■ WORK TO BE COMPLETED ■
Reproduce the listing with "bbox" replaced by "bounding box" and every other character kept the same. Omit the pictures.

★ ★ ★ ★ ★ ★ ★

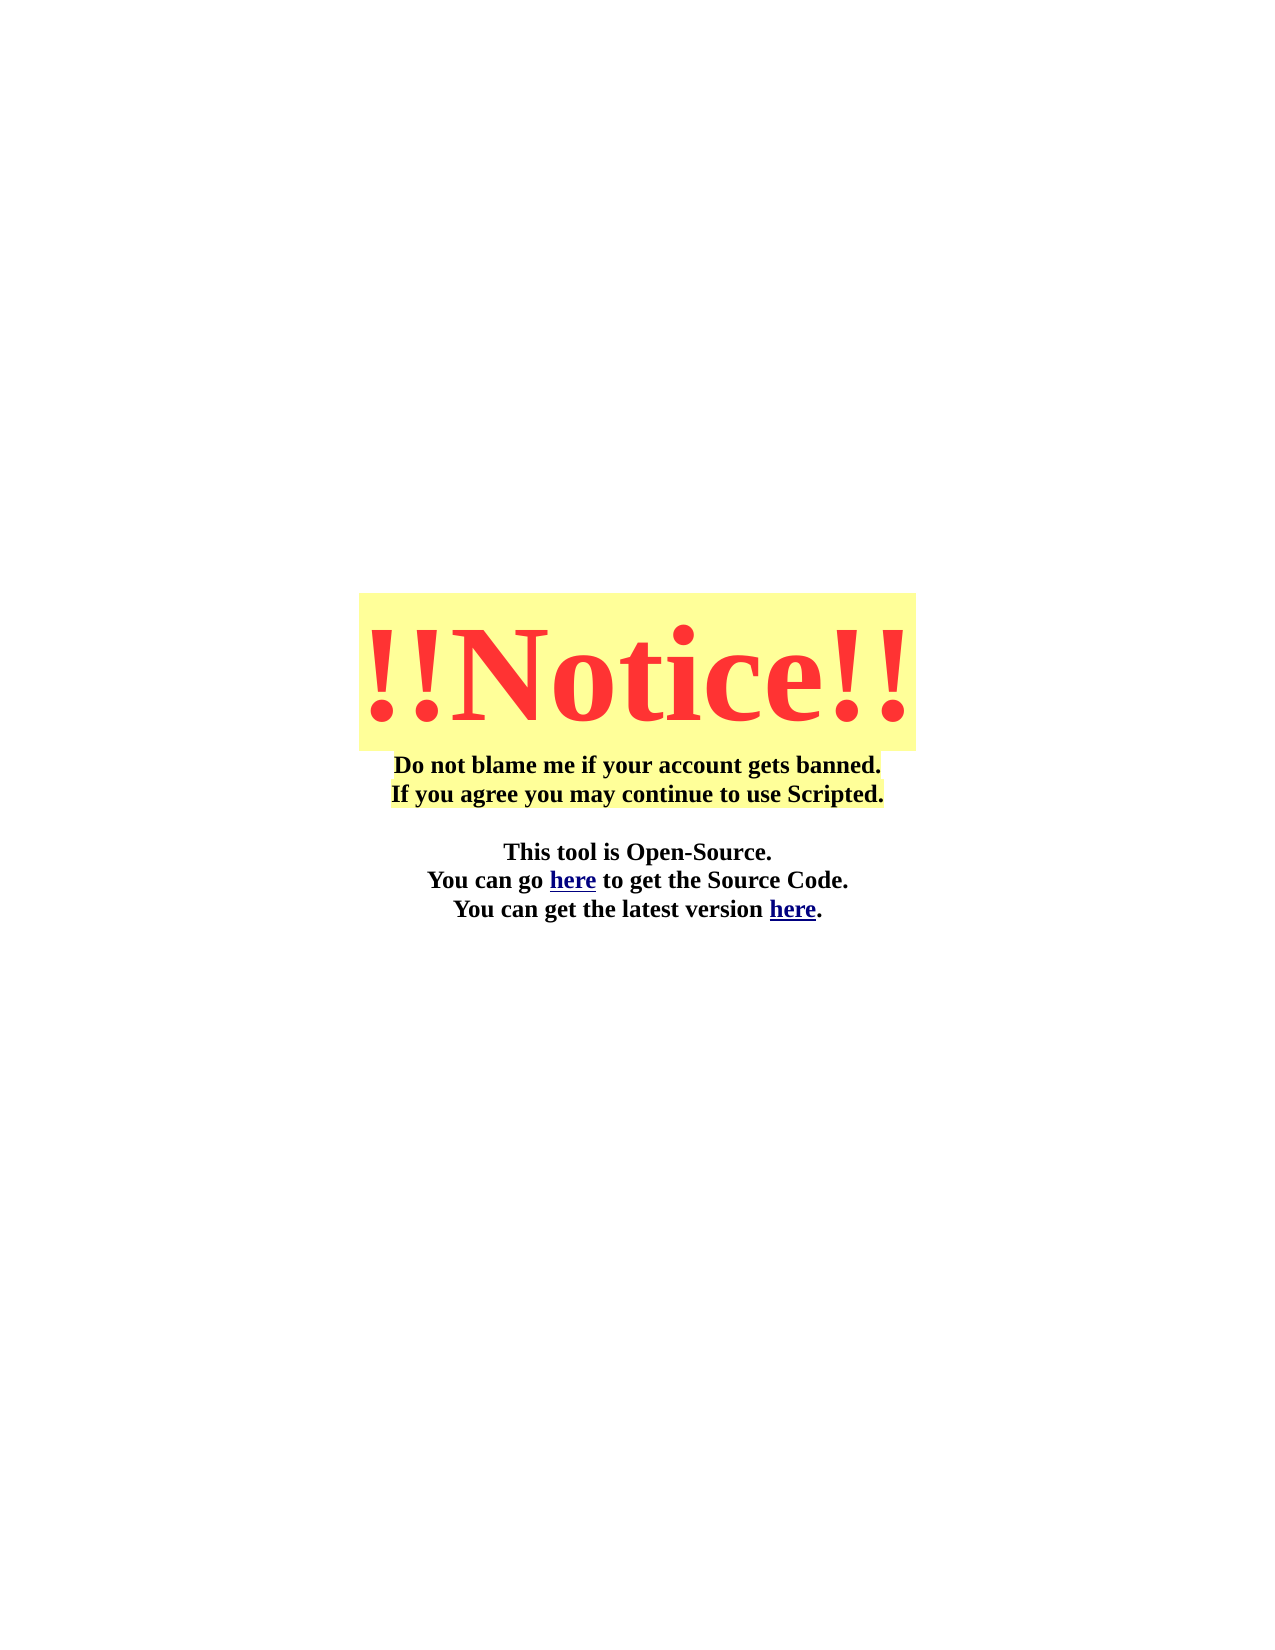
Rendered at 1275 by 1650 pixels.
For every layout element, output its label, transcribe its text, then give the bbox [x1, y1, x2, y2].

text You can get the latest version here. [118, 894, 1157, 923]
text !!Notice!! [118, 592, 1157, 751]
text Do not blame me if your account gets banned. [118, 751, 1157, 779]
text You can go here to get the Source Code. [118, 866, 1157, 894]
text If you agree you may continue to use Scripted. [118, 779, 1157, 808]
text This tool is Open-Source. [118, 837, 1157, 866]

★ ★ ★ ★ ★ ★ ★

■ RESULT FOR THIS EXERCISE ■
Rendered at 1275 by 1650 pixels.
For every layout element, output its label, transcribe its text, then give the bounding box [x1, y1, x2, y2].

text You can get the latest version here. [118, 894, 1157, 923]
text !!Notice!! [118, 592, 1157, 751]
text Do not blame me if your account gets banned. [118, 751, 1157, 779]
text You can go here to get the Source Code. [118, 866, 1157, 894]
text If you agree you may continue to use Scripted. [118, 779, 1157, 808]
text This tool is Open-Source. [118, 837, 1157, 866]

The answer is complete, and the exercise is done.